Data items
------------------------------
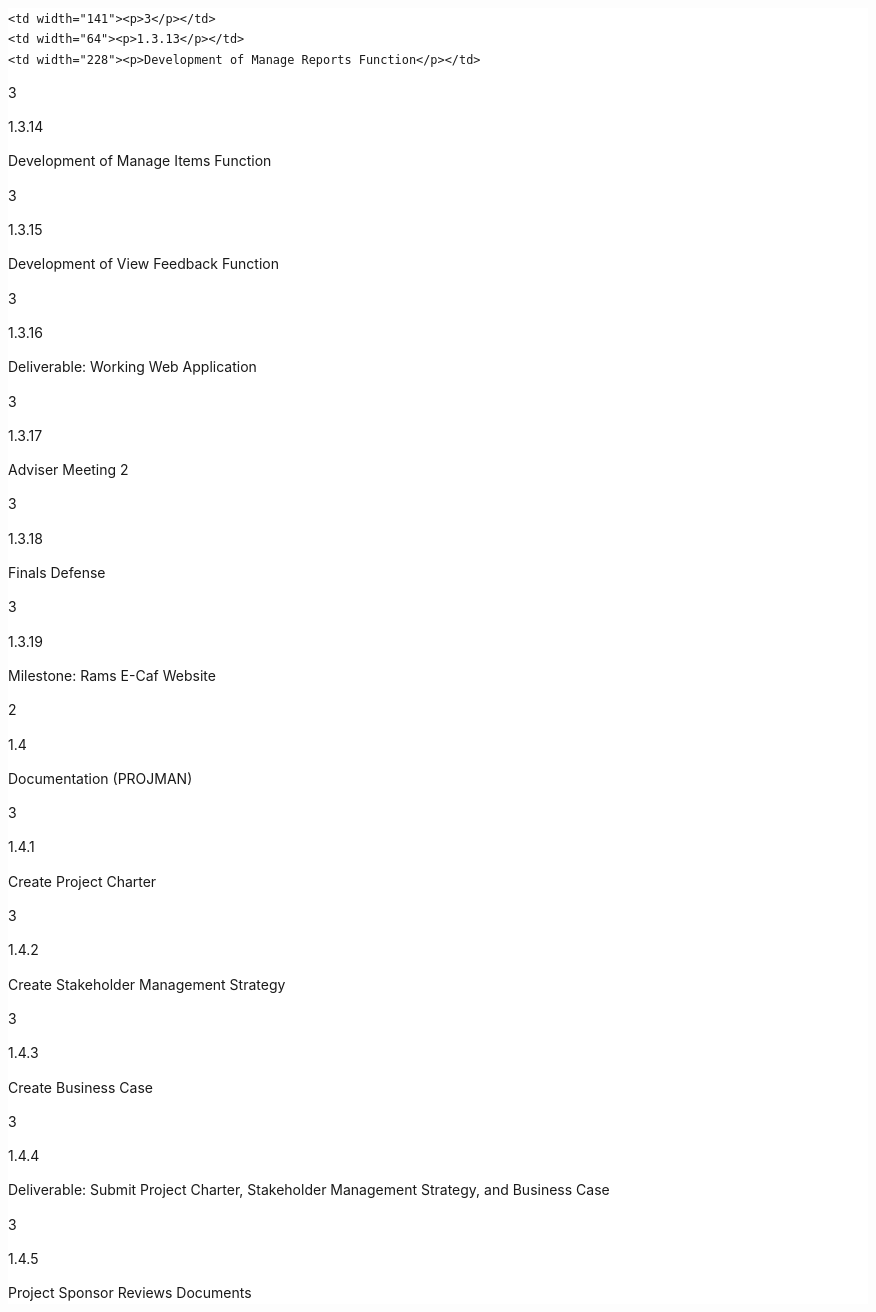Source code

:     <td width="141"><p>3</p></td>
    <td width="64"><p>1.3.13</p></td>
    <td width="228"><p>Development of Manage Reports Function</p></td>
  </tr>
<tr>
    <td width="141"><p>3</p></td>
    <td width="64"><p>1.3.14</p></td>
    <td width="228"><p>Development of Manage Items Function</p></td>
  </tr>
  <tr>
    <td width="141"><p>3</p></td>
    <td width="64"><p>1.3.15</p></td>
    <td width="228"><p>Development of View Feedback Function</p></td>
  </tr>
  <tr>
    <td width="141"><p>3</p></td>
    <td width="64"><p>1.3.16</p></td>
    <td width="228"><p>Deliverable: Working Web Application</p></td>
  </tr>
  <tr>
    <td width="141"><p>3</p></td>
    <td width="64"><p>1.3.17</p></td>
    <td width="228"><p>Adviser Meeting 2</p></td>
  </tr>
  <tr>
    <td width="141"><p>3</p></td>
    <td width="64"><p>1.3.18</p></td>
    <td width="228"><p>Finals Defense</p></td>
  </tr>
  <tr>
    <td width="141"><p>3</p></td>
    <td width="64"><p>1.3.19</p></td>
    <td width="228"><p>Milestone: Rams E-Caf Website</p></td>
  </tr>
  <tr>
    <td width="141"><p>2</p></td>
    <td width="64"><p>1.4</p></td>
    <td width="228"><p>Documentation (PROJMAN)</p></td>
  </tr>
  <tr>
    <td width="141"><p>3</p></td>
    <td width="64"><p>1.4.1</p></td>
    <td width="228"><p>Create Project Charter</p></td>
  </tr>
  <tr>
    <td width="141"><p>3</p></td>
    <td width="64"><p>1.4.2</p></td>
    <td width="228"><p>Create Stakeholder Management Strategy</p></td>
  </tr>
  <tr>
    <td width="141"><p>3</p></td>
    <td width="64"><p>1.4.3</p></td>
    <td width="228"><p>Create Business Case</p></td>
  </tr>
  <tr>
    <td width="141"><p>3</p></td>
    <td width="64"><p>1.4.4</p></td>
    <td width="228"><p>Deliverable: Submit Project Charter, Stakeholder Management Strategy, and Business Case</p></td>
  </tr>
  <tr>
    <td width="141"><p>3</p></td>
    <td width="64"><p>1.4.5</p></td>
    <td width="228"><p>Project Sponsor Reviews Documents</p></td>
------------------------------
- _EXERCISE_
Look through the entries and find each line that has the string "Charter". Copy those lines.

- _RESULT OF THE TASK_
    <td width="228"><p>Create Project Charter</p></td>
    <td width="228"><p>Deliverable: Submit Project Charter, Stakeholder Management Strategy, and Business Case</p></td>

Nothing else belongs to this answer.